§ **VORGEGEBENER TEXT**:
──────────

Ab der kommenden Woche sollen die Restriktionen schrittweise gelockert werden. Der Innenminister der kommissarischen Regierung, Mohammed Fahmi, kündigte eine Öffnung in vier Phasen an. Die erste zweiwöchige Phase soll demnach am Montag beginnen. 

Die Lebensmittel gehen aus

Der libanesische Verband der Lebensmittelimporteure hat angesichts der schweren Wirtschaftskrise und der strikten Corona-Beschränkungen Alarm geschlagen, was die Lebensmittelversorgung im Land betrifft. "Zusammen werden diese Faktoren zu einer Verknappung der Lebensmittelvorräte um etwa die Hälfte oder mehr führen", zitierte die staatliche libanesische Nachrichtenagentur NNA aus einer Erklärung des Verbands.

"Es ist bereits soweit", sagt Nada. "Oft können uns die Supermärkte nur noch die überteuerten Produkte liefern oder die, die keiner will, weil alles andere ausverkauft ist." Das könne man sich alles kaum noch leisten. Die libanesische Wirtschaft war bereits vor der Pandemie stark angeschlagen.

Die Nahrungsmittelpreise haben sich aufgrund der Währungsabwertung innerhalb des vergangenen Jahres verdreifacht. Nach Angaben der Menschenrechtsorganisation Human Rights Watch (HRW) leben mehr als 55 Prozent der knapp sechs Millionen Libanesen in Armut, das sind rund doppelt so viele wie im Jahr 2019.

──────────

§ **BEREITGESTELLTES MATERIAL**:
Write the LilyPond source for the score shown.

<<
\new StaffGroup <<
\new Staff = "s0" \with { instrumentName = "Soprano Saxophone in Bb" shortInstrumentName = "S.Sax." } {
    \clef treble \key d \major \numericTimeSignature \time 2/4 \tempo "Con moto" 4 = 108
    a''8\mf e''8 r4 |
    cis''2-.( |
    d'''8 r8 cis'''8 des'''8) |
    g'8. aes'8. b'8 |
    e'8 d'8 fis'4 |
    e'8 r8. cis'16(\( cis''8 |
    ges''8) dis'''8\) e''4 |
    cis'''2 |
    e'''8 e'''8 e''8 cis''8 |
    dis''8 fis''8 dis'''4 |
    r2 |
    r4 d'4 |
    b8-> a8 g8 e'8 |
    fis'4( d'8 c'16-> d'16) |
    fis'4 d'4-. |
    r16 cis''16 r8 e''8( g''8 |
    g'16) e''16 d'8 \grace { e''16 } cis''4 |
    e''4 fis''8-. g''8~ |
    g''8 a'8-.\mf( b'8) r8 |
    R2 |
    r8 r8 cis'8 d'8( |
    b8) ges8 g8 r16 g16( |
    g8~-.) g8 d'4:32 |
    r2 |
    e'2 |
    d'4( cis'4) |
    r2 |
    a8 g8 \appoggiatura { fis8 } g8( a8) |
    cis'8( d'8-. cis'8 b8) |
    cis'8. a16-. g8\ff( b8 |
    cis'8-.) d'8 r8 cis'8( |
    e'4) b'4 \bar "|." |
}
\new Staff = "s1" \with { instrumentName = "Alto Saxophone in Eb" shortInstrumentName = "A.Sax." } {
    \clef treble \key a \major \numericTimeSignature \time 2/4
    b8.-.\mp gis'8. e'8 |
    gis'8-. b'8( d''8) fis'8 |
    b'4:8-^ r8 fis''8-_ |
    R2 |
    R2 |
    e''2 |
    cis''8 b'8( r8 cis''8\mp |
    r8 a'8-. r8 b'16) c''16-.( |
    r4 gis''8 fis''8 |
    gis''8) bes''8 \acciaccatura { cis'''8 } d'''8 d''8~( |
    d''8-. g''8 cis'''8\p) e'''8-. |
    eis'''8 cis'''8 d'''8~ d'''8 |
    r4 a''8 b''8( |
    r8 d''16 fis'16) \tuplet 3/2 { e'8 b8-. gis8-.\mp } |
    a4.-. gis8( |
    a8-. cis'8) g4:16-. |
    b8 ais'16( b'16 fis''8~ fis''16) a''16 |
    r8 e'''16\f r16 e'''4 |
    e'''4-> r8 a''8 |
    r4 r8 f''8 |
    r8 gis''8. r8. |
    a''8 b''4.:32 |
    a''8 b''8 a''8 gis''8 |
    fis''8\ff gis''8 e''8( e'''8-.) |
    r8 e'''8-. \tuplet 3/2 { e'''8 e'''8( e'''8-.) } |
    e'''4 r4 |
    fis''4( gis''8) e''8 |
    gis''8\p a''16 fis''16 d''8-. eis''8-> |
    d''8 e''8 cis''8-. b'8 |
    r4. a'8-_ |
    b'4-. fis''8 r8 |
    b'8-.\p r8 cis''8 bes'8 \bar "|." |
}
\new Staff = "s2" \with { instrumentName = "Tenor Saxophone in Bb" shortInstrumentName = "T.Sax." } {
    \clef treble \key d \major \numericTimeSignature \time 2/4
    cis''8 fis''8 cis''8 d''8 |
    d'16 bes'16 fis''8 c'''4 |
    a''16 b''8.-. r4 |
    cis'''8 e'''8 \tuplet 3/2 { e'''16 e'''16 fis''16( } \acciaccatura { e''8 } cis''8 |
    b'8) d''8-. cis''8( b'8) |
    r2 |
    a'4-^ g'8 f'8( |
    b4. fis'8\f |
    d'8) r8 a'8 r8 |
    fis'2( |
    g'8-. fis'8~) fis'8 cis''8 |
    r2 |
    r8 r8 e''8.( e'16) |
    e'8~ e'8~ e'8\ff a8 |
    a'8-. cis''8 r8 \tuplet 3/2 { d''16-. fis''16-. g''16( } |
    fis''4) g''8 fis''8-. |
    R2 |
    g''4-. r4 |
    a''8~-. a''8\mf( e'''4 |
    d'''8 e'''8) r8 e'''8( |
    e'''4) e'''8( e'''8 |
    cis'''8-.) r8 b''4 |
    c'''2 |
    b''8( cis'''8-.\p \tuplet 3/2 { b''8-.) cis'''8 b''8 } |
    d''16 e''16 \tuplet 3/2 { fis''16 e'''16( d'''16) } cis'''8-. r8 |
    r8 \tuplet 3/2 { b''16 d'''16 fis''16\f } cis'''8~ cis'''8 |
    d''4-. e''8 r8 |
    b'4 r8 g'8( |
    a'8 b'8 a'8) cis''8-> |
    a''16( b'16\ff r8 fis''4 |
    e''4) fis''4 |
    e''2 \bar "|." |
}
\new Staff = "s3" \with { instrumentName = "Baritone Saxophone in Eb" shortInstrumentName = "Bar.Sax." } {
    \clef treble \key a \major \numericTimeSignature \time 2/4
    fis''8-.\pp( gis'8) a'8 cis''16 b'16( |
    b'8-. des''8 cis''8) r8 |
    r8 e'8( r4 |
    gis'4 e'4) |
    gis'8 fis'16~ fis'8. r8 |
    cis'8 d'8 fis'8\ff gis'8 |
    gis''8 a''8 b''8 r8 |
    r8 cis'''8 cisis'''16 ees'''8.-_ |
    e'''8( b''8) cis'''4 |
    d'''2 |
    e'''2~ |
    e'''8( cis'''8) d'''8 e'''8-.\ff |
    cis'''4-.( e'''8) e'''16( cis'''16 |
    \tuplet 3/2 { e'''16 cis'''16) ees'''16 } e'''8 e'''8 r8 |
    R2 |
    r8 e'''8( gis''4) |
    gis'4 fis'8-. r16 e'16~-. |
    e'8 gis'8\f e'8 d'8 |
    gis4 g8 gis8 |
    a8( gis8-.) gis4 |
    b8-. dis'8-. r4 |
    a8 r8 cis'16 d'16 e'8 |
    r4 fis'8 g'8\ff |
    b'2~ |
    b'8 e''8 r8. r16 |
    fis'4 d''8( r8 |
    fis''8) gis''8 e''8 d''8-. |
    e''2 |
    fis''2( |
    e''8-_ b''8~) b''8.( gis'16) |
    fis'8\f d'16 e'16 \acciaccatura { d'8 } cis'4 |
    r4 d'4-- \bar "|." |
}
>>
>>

──────────

§ **AUFGABE A**:
Prüfe bitte, ob die folgenden Aussagen mit dem Text über die Lebensmittelversorgung im Libanon übereinstimmen, und beantworte jede mit „ja“ oder „nein“ samt den entscheidenden Worten des Textes als wörtlichem Zitat. (i) Die erste Phase der Lockerungen soll zwei Wochen dauern. (ii) Die Nahrungsmittelpreise haben sich innerhalb des vergangenen Jahres verdoppelt. (iii) Die libanesische Wirtschaft geriet erst durch die Pandemie in starke Schwierigkeiten.
§ **AUFGABE B**:
Welcher Anteil der Libanesen lebt laut dem Text über die Lebensmittelversorgung im Libanon nach Angaben von Human Rights Watch in Armut?
§ **AUFGABE C**:
Führe den Text über die Lebensmittelversorgung im Libanon nach seinem letzten Satz weiter.

§ **LÖSUNG A**:
(i) Ja: „Die erste zweiwöchige Phase soll demnach am Montag beginnen.“
(ii) Nein: „Die Nahrungsmittelpreise haben sich aufgrund der Währungsabwertung innerhalb des vergangenen Jahres verdreifacht.“
(iii) Nein: „Die libanesische Wirtschaft war bereits vor der Pandemie stark angeschlagen.“

§ **LÖSUNG B**:
Mehr als 55 Prozent der knapp sechs Millionen Libanesen.

§ **LÖSUNG C**:
Die Menschen können sich kaum noch ihre Nahrungsmittel leisten - daher kam es in Tripoli zu Auseinandersetzungen Bild: Hussein Malla/AP Photo/picture alliance

Krawalle in Tripoli, weil die Menschen Hunger haben

In den nordlibanesischen Stadt Tripoli ist es daher in den vergangenen Tagen zu Krawallen gekommen, "weil die Menschen Hunger haben und keine finanzielle Unterstützung vom Staat bekommen", sagt Shafik Abdelrahman. Er ist einer der Gründer der Nichtregierungsorganisation Utopia mit Hauptsitz in Tripoli. Im Fokus ihrer Arbeit stehen soziale Themen und Konflikte.

Tripoli hat etwa 500.000 Einwohner. Es ist die zweitgrößte Stadt des Libanon, 85 Kilometer nördlich der Hauptstadt Beirut gelegen und nach einem Bericht der Weltbank eine der ärmsten Metropolen entlang der gesamten Mittelmeerküste. Auch Nada hat oft darüber nachgedacht, ob es nicht wichtig wäre, genau jetzt, auf die Straße zu gehen und zu demonstrieren. "Es gibt so vieles, was wir einfordern müssen. Und dann denke ich wieder, dass ich mich an die Maßnahmen halten sollte", sagt sie. "Aber ich verstehe alle, die protestieren, sehr gut."

Lokman Slim wurde ermordet - er war Autor, Regisseur und kritisierte die Hisbollah offenBild: Colin Bertier/AFP/Getty Images

Hisbollah-Kritiker Lokman Slim ermordet

Das politische Klima insgesamt sei angespannt, erzählt Shafik Abdelrahman. Unter die Demonstranten in Tripoli zum Beispiel hätten sich auch Anhänger verschiedener politischer Lager gemischt, weil sie gegen die einseitige Besetzung verschiedener Sicherheitsposten protestieren wollten. Traditionell gilt Tripoli als politische Hochburg des designierten Ministerpräsidenten Saad Hariri, doch keiner der Posten wurde aus seiner Partei besetzt - stattdessen mit Anhängern von Staatspräsident Michel Aoun. Mit Blick auf bevorstehende Wahlen gefällt das weder Hariri noch seinen Anhängern.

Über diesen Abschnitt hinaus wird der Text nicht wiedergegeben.